Quién lo encontrará difícil: cualquier persona con problemas de rodillas, cualquier persona con dificultad para respirar y cualquier persona incómoda en espacios confinados — la sección estrecha es bastante larga. Quién no puede hacerlo en absoluto: usuarios de sillas de ruedas y cualquier persona con un cochecito de bebé. No hay dónde dejar un cochecito de bebé en la parte inferior. Un niño que camina con confianza puede hacerlo; cargar uno por los 262 escalones es otra cuestión.
Lo que puedes ver
La galería es circular, así que caminas alrededor de la cúpula y ves la ciudad desde los cuatro lados. Eso es inusual — la mayoría de los miradores de San Petersburgo te dan un solo sector.
Norte — el Almirantazgo y su aguja dorada, detrás la Plaza del Palacio con la Columna de Alejandro y el tejado del Palacio de Invierno, luego el Neva y la Fortaleza de Pedro y Pablo.
Oeste — Nueva Holanda, el Puerto de Galeras, y en un día despejado la aguja del Lakhta Center en el horizonte.
Sur — el Palacio Mariinsky y el Puente Azul sobre el Moika, que es el puente más ancho de la ciudad y tan ancho que la mayoría de la gente lo cruza sin darse cuenta de que es un puente.
Este — los tejados del centro, las cúpulas de la Iglesia del Salvador sobre la Sangre Derramada en la distancia, y el famoso horizonte uniforme que hace que la ciudad sea reconocible desde arriba.
Cuándo ir
La luz lo decide todo aquí. Al mediodía la ciudad parece plana desde arriba: el sol es vertical, las sombras desaparecen, los tejados se funden en un campo gris. Hacia el atardecer el relieve vuelve, las agujas se encienden y el Neva cambia de color.
En verano, durante las Noches Blancas, la columnata permanece abierta más tarde de lo habitual, y una subida nocturna es el mejor uso de esta entrada. Los horarios exactos cambian de año en año y con el clima, así que consulta el horario del día en que vayas en lugar de confiar en el artículo del año pasado.

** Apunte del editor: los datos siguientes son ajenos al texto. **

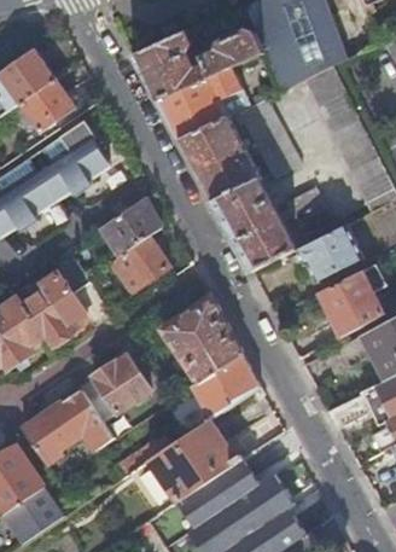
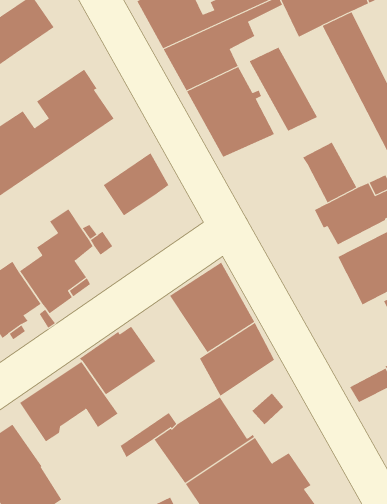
building: [21,79,76,130] -> none
building: [211,179,296,269] -> none
building: [110,234,168,289] -> none

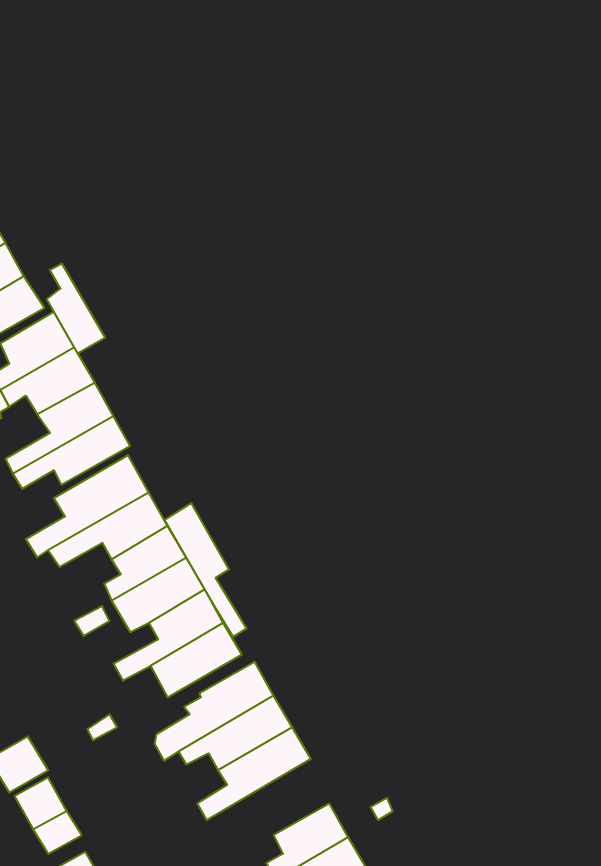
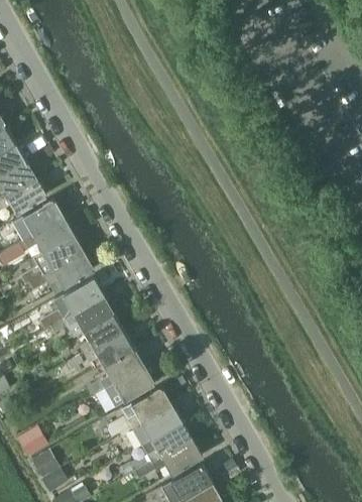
building: [47,263,105,354] -> none
building: [165,503,247,637] -> none
building: none -> [134,438,202,480]

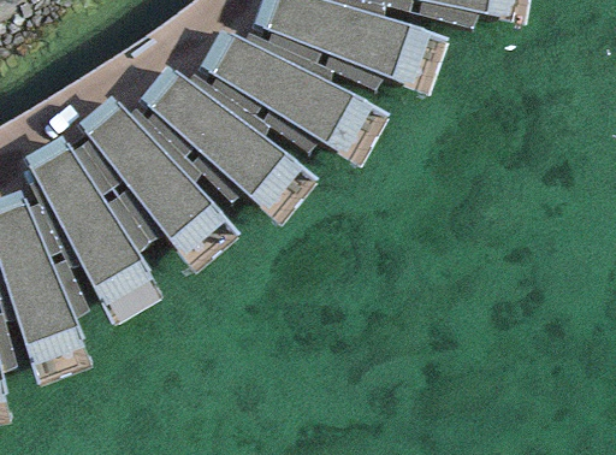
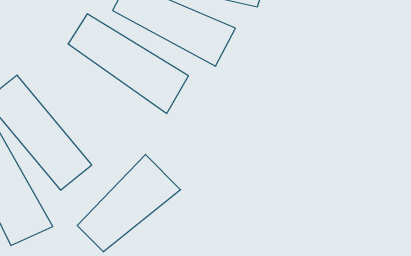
building: [84,93,232,259] -> none
building: none -> [77,154,181,252]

En invierno hace notablemente más frío en la cima — estás de pie en una galería abierta y expuesta a cuarenta metros de altura. Espera una diferencia de unos pocos grados, más con viento. A cambio, el aire invernal es más claro y se ve más lejos.
Con viento fuerte, hielo o tormentas eléctricas, la columnata cierra. Esa decisión se toma el mismo día, así que con mal tiempo vale la pena verificar antes de salir.